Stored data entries
────────────────────

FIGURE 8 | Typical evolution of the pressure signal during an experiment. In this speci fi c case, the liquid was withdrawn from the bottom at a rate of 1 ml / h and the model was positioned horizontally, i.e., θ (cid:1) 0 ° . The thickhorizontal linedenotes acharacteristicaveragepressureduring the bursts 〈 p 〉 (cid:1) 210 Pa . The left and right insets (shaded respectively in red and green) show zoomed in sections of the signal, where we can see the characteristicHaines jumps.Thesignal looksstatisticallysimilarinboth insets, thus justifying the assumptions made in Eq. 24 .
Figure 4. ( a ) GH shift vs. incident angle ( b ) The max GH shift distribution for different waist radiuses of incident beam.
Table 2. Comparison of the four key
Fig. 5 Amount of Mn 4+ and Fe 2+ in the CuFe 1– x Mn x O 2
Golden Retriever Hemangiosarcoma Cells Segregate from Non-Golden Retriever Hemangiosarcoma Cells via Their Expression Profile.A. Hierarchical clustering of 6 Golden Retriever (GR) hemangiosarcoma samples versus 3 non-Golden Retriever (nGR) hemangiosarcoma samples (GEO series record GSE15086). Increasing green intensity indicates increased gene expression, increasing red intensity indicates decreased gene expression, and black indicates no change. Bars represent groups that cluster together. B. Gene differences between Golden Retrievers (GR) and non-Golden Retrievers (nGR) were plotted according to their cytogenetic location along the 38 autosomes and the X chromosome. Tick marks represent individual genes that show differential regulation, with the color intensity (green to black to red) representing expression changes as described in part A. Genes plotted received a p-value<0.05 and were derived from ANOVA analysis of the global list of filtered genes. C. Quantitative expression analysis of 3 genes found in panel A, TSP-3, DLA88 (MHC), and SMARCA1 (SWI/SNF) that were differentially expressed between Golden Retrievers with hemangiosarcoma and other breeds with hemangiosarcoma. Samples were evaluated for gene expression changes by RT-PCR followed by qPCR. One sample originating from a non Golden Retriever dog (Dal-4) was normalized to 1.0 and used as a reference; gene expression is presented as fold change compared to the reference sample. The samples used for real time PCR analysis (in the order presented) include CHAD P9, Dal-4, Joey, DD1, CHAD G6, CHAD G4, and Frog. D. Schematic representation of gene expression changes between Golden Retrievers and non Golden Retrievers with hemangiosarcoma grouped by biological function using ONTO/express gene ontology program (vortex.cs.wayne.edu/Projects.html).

────────────────────

#### What the exercise asks
Repeat word for word each line from the one with "Fig. 5 Amount" to the end of the records above, inclusive.

#### Written reply
Fig. 5 Amount of Mn 4+ and Fe 2+ in the CuFe 1– x Mn x O 2
Golden Retriever Hemangiosarcoma Cells Segregate from Non-Golden Retriever Hemangiosarcoma Cells via Their Expression Profile.A. Hierarchical clustering of 6 Golden Retriever (GR) hemangiosarcoma samples versus 3 non-Golden Retriever (nGR) hemangiosarcoma samples (GEO series record GSE15086). Increasing green intensity indicates increased gene expression, increasing red intensity indicates decreased gene expression, and black indicates no change. Bars represent groups that cluster together. B. Gene differences between Golden Retrievers (GR) and non-Golden Retrievers (nGR) were plotted according to their cytogenetic location along the 38 autosomes and the X chromosome. Tick marks represent individual genes that show differential regulation, with the color intensity (green to black to red) representing expression changes as described in part A. Genes plotted received a p-value<0.05 and were derived from ANOVA analysis of the global list of filtered genes. C. Quantitative expression analysis of 3 genes found in panel A, TSP-3, DLA88 (MHC), and SMARCA1 (SWI/SNF) that were differentially expressed between Golden Retrievers with hemangiosarcoma and other breeds with hemangiosarcoma. Samples were evaluated for gene expression changes by RT-PCR followed by qPCR. One sample originating from a non Golden Retriever dog (Dal-4) was normalized to 1.0 and used as a reference; gene expression is presented as fold change compared to the reference sample. The samples used for real time PCR analysis (in the order presented) include CHAD P9, Dal-4, Joey, DD1, CHAD G6, CHAD G4, and Frog. D. Schematic representation of gene expression changes between Golden Retrievers and non Golden Retrievers with hemangiosarcoma grouped by biological function using ONTO/express gene ontology program (vortex.cs.wayne.edu/Projects.html).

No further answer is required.